Chalotte allowed herself an ironic smile. ‘We were taking it out in the boat. How we agreed to take the money I don’t know; we wanted to get our own back on Flinthead, I suppose. We were crossing the great mudflats of the River Wandle, just after it goes underground. Hundreds of Wendle warriors came at us, frightening they are, carrying Rumble-sticks, catapults, dressed in rubber waders and little orange jackets they nick off the roadmen; they got the treasure away from us. Stonks, the strongest Borrible I’ve ever seen, he got it back, but in the struggle the box slipped overboard and the money went down into the mud, a quarter of a mile deep it is there, so they say; not even Flinthead can get it out now. The mud is the best place for it, too. Borribles shouldn’t have money, they never have had.’ Chalotte looked up and quoted her favourite proverb, ‘“Fruit of the barrow is enough for a Borrible.”’

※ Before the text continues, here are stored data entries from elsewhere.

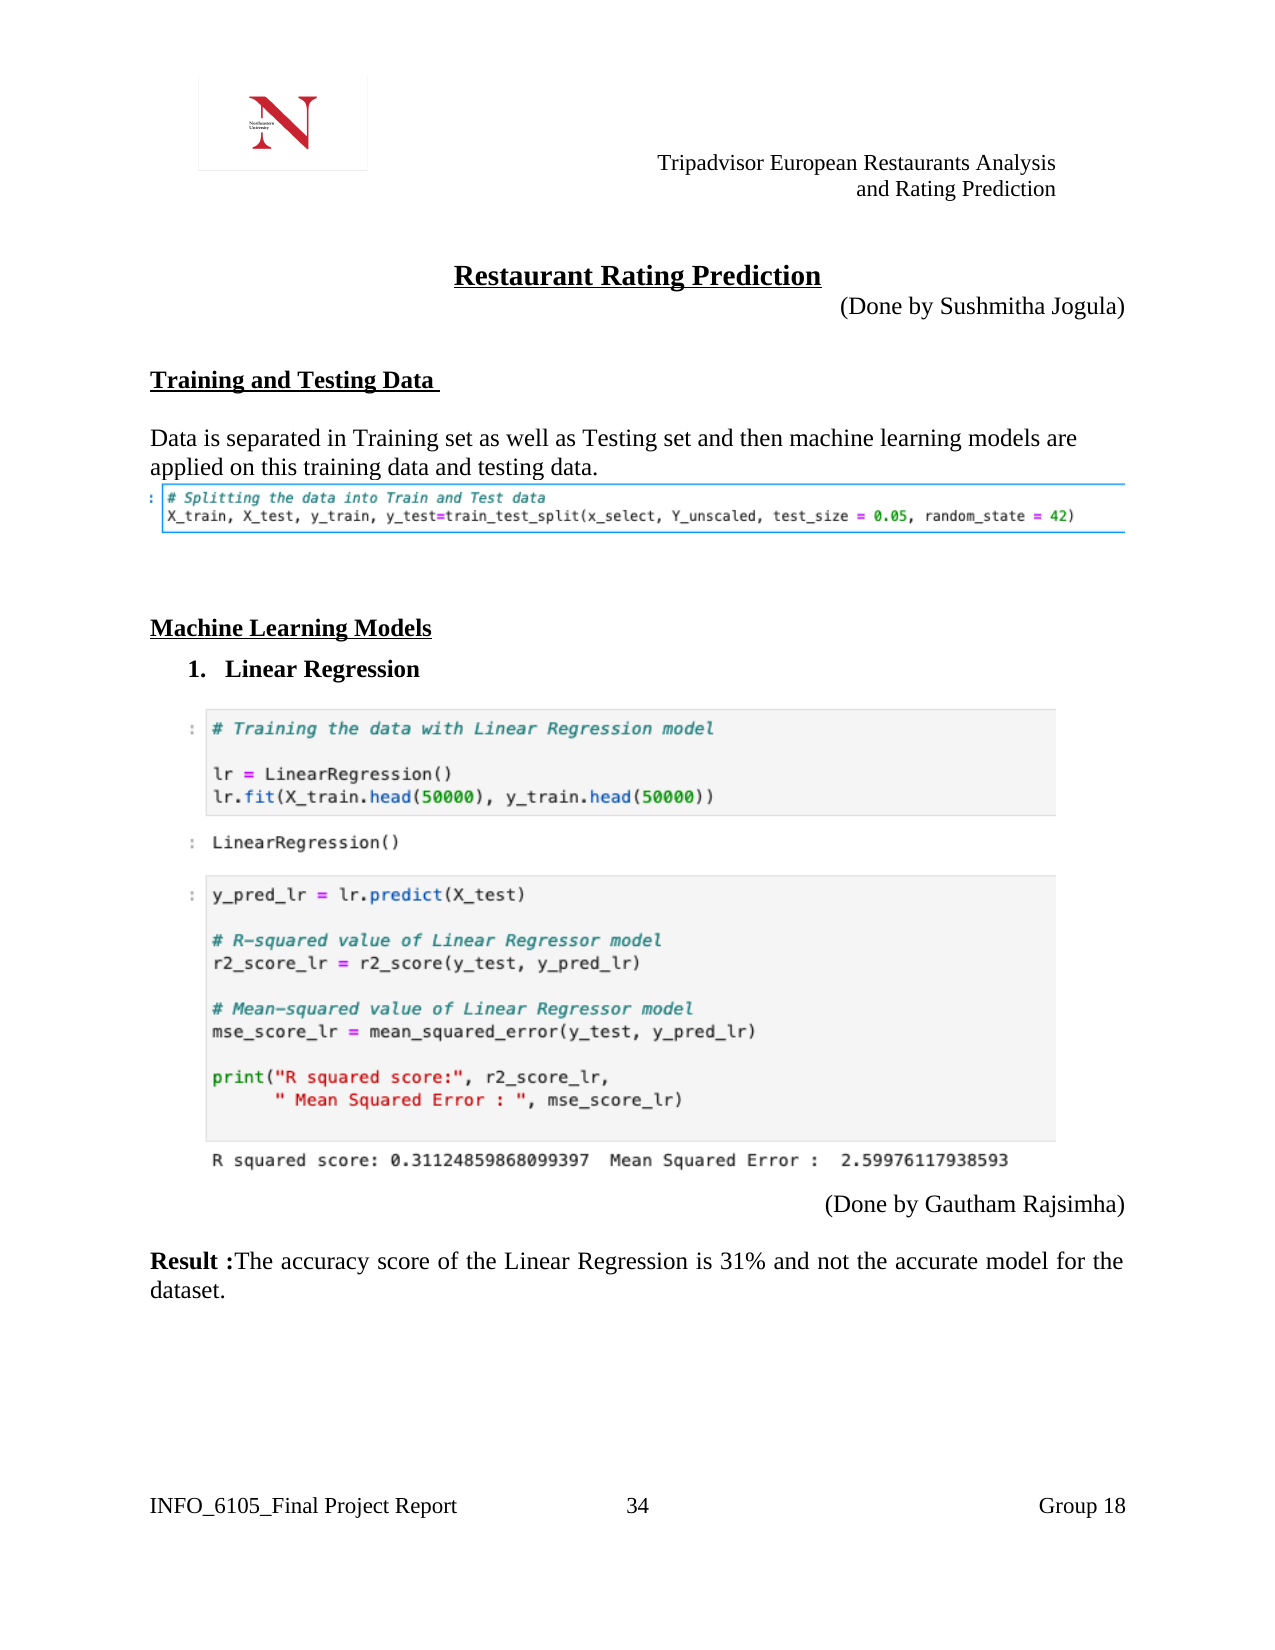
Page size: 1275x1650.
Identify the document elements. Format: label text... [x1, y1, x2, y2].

text Training and Testing Data [150, 365, 1125, 394]
picture [150, 480, 1125, 544]
text Machine Learning Models [150, 613, 1125, 642]
picture [187, 701, 1056, 1189]
picture [198, 75, 368, 171]
text (Done by Gautham Rajsimha) [150, 1189, 1125, 1217]
text (Done by Sushmitha Jogula) [150, 291, 1125, 320]
text Result :The accuracy score of the Linear Regression is 31% and not the accurate model for the dataset. [150, 1246, 1125, 1304]
text Data is separated in Training set as well as Testing set and then machine learning models are applied on this training data and testing data. [150, 423, 1125, 480]
text Restaurant Rating Prediction [150, 258, 1125, 291]
list Linear Regression [187, 654, 1125, 682]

Twilight wiped his mouth with the back of his hand. ‘This Vulge,’ he said, ‘he’s a survivor, according to you, and he lives in Stepney. Well, that’s not far. Why don’t we go and see him tomorrow? You could ask him what he thinks about the horse, about the message.’
Chalotte was silent but Sydney looked her straight in the eye. ‘I’d be willing to do that, and anyway it’d be nice to see him again. He was badly wounded in the leg, limps now.’